The Fight or Flight Response and Tough Conversations

In Glacier National Park, there’s a mountain overlooking the lodge called Mount Cannon. It’s named after a physician and his wife who summited it for the first time in recorded history during their honeymoon.

Dr. Walter Cannon was a truly remarkable man. In addition to being the first to summit several mountains in North America, he’s also the scientist who introduced the case-study method to medical schools.

As the head of the Department of Internal Medicine at Harvard Medical School in the late 1800’s and early 1900’s, he found that the textbooks were incredibly boring. Students were drifting off to sleep in class. He knew something had to change, so he brought in his colleagues and patients to talk about the work they’d done that week… and students stayed awake.

Other faculty started to notice, and pretty soon Harvard formally adopted the case-study method of teaching medicine and attributed it to Dr. Cannon.

He’s also known for bringing X-ray technology into medical research. Until then, X-rays were useless for studying internal organs. Dr. Cannon invented what we now call the Barium Meal which makes the digestive tract visible to X-rays.

As impressive as all of that is, he’s most known for his work during World War I.

A Dramatic Discovery

When World War I broke out, Dr. Cannon decided he could serve his country better by quitting his job at Harvard and going to France to serve as a battlefield physician.

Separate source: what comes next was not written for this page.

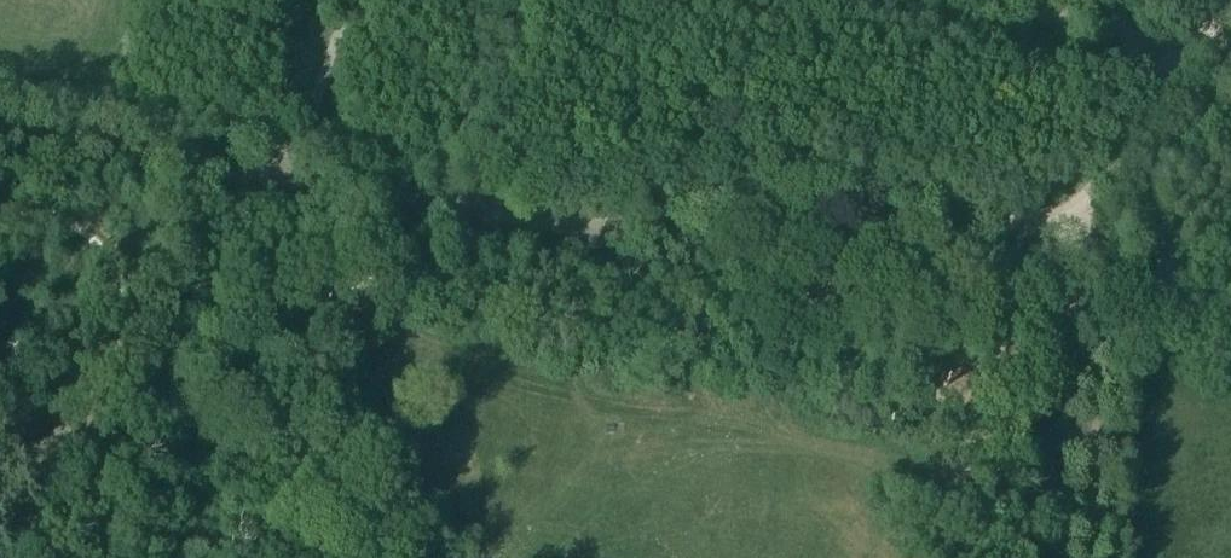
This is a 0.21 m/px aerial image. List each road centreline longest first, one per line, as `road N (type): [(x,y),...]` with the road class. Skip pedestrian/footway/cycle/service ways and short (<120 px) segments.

He soon discovered that more people die in battle due to shock than from their wounds alone, which is still the case today. At the time, though, there wasn’t a model for understanding what shock really was, so he developed one.

He found that when you’re in shock, the body’s flooded with adrenaline and blood rushes to the major muscle groups.

This is great if you’re facing a vicious predator but horrible if you’re gravely wounded, because you have a catastrophic loss of blood pressure, which causes you to bleed out and die. He then coined the phrase “fight-or-flight” syndrome.

This is Your Brain on Stress

Scientists have been building off his research ever since, and we’ve made some fascinating discoveries.

Amy Arnsten is the director of Arnsten Lab at Yale Medical School and studies the effects of adrenaline on the brain. (Any time you have a lab at Yale University named after you, you know you’re doing something right.)

In her article The Biology of Feeling Frazzled, she describes what happens in a stressful (even minorly stressful) situation.

Adrenaline (epinephrine and norepinephrine) floods your brain and acts like a switch. It turns off your prefrontal cortex — the logical reasoning part of your brain — and it turns on the amygdala, which is the gateway to the lower brain — the part we share with reptiles.

When that happens, there’s good news and bad news.

The good news is, when you’re operating out of your lower brain, your reaction time is much quicker. Your hearing is enhanced and your vision becomes more acute.

The bad news is that your verbal skills drop to almost nothing.

This is fine if you’re squaring off with a vicious predator, but if you’re facing your boss or spouse, it’s not a good thing.

Tough conversations in high-stakes situations can often put us in this “fight or flight” state where we’re likely to turn to silence or violence — to withdraw and avoid the conflict or lash out in a hostile way to defend ourselves. Neither way is healthy, and almost always makes the problem worse.

We need to develop skills and strategies for leveraging out of our more primitive reptilian brain back into our prefrontal cortex where we can come up with logical, rational, and understanding based solutions.